Raul Castro, who succeeded him, is at an advanced age and is deservedly retired at home. And the Cuban people democratically elected Díaz-Canel to preside the country for the second time.

There are those who say that Cuba would not be facing so many difficulties if Fidel were alive and at the head of the revolutionary government. But that opinion does not seem fair to me. First, because the current situation, especially at the international level, is very different from that of the 1990s. Today imperialist hegemony has been strengthened by the disappearance of the Soviet Union, and the measures of Trump and Biden have further reinforced the blockade. Secondly, because Díaz-Canel does not govern alone.

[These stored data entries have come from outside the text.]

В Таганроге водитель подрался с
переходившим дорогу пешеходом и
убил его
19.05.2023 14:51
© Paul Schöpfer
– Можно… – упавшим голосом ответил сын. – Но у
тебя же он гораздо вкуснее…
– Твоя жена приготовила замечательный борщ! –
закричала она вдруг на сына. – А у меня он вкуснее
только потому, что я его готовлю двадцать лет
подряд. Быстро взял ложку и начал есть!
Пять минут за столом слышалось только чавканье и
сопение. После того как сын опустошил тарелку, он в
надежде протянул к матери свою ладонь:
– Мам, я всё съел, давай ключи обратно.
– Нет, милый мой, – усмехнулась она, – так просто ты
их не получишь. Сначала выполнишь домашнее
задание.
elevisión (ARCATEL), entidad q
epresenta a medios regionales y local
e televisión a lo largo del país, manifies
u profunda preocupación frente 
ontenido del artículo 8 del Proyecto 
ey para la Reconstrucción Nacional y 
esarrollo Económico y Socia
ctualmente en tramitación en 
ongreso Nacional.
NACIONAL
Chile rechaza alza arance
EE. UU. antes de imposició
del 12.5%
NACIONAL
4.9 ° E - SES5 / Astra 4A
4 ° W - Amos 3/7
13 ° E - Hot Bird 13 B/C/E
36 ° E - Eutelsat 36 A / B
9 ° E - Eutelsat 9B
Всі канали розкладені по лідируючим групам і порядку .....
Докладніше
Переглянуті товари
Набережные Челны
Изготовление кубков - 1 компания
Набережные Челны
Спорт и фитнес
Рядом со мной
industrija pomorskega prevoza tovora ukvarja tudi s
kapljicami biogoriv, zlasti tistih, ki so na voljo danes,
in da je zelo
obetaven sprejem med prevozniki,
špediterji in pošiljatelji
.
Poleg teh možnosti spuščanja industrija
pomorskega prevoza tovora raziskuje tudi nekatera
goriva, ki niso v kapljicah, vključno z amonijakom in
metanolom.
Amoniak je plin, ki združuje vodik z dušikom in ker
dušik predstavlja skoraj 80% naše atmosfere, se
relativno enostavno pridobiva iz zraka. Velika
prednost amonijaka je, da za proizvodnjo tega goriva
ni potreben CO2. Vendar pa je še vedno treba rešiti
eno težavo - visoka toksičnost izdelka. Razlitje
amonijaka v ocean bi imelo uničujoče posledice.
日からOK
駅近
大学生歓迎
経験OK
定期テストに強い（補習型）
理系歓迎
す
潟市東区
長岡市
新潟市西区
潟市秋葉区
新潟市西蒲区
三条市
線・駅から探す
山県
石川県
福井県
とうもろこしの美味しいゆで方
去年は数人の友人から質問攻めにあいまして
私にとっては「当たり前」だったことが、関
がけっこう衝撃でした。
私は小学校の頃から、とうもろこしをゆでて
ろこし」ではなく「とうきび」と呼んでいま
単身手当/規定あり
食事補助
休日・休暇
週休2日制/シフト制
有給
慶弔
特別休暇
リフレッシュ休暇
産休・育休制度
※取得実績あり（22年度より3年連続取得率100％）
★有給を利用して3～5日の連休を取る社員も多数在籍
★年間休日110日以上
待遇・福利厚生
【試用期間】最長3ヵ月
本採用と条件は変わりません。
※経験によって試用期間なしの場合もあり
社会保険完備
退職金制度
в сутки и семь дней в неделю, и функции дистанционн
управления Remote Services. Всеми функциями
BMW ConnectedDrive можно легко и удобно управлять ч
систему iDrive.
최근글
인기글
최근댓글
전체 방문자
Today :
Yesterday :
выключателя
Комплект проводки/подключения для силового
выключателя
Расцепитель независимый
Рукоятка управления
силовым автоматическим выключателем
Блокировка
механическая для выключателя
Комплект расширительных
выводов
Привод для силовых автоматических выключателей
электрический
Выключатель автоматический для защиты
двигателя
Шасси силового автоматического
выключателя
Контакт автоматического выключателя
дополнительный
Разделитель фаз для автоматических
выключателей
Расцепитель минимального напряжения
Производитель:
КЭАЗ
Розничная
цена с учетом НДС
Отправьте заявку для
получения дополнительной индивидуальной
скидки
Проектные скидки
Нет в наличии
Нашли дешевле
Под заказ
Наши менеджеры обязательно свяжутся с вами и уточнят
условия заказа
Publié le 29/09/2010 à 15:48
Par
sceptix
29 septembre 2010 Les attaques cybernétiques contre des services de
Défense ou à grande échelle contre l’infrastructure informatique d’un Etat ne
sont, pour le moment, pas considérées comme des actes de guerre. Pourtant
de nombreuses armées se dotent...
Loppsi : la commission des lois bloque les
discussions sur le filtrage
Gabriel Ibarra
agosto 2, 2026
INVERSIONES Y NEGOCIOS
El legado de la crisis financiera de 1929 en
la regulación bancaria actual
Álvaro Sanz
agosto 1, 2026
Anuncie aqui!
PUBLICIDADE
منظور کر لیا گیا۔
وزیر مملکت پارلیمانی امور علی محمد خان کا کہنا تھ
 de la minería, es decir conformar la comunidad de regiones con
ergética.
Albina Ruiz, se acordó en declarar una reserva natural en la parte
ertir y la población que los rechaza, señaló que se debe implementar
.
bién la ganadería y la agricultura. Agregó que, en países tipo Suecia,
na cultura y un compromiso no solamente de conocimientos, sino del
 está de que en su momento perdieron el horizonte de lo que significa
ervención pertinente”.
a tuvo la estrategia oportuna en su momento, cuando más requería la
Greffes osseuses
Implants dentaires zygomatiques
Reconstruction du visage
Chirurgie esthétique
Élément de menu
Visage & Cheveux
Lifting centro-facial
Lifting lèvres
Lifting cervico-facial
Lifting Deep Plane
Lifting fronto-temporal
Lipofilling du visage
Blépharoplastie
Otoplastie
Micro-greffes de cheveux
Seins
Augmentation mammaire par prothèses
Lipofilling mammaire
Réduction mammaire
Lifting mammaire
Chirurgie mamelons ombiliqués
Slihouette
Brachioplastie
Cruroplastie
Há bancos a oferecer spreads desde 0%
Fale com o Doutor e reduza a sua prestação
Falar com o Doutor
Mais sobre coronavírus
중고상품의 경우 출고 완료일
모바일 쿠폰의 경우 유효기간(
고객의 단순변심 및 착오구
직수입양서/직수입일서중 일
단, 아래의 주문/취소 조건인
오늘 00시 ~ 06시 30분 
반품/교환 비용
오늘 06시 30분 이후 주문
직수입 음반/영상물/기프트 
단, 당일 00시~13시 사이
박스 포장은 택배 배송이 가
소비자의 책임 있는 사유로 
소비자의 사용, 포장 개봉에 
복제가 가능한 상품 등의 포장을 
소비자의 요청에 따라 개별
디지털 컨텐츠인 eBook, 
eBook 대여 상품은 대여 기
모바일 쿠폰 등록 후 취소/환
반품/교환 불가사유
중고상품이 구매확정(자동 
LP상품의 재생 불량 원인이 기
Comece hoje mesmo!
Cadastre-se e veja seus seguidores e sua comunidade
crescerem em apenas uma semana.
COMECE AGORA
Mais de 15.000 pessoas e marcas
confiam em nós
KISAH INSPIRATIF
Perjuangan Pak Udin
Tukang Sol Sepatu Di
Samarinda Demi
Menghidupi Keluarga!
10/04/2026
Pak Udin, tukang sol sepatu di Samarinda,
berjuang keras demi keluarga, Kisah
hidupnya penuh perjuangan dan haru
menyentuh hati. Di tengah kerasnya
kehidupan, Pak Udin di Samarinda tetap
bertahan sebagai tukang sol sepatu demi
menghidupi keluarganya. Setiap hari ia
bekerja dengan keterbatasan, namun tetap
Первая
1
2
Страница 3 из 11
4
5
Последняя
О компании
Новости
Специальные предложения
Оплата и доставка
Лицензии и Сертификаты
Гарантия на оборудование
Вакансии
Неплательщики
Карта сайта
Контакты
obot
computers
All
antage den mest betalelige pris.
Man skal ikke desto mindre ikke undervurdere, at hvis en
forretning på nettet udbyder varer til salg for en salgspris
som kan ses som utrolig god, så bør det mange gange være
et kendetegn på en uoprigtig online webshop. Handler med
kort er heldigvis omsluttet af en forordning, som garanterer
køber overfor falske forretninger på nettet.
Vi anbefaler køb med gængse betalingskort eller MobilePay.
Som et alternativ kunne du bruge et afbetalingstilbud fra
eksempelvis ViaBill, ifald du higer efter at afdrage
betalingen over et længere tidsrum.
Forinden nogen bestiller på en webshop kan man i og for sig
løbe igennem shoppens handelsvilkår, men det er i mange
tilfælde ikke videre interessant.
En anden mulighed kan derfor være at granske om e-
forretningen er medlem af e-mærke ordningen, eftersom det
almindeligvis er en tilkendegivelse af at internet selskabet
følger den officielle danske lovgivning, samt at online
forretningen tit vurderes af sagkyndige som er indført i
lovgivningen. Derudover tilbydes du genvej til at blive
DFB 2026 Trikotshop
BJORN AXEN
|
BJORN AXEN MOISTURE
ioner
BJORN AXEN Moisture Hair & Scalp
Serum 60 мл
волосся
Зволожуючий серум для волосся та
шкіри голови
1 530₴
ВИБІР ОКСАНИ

Revolutionary Cuba has always had a collegial government, composed of the Political Bureau, the Council of State and the National Assembly of People’s Power.

The current government is making every effort to reduce the crisis and preserve the fundamental principles of socialism, because they guarantee Cuba’s independence and sovereignty, and prevent the country from submitting to the neocolonial interests of metropolitan nations, as is the case in most Latin American and Caribbean countries.

Fidel was a unique leader, endowed with a gift that few political leaders possess: charisma. But that does not make him irreplaceable. He knew it, so much so that, while he was still alive, he handed over the command of the Revolution to his brother Raul. And he participated in the election of Díaz-Canel.

In light of this commemoration (which means making memory alive) of the eight years of Fidel’s physical disappearance, it is essential to keep in mind that revolutions and their progress, amidst crises and challenges, do not depend on a man or a woman: they depend on a people. Without the support and mobilization of the people, all power has a fragile foundation. And Fidel’s example and thought are alive for the Cuban people to demonstrate, once again, their revolutionary resilience and their capacity to overcome the barriers that the enemy tries to impose on their freedom.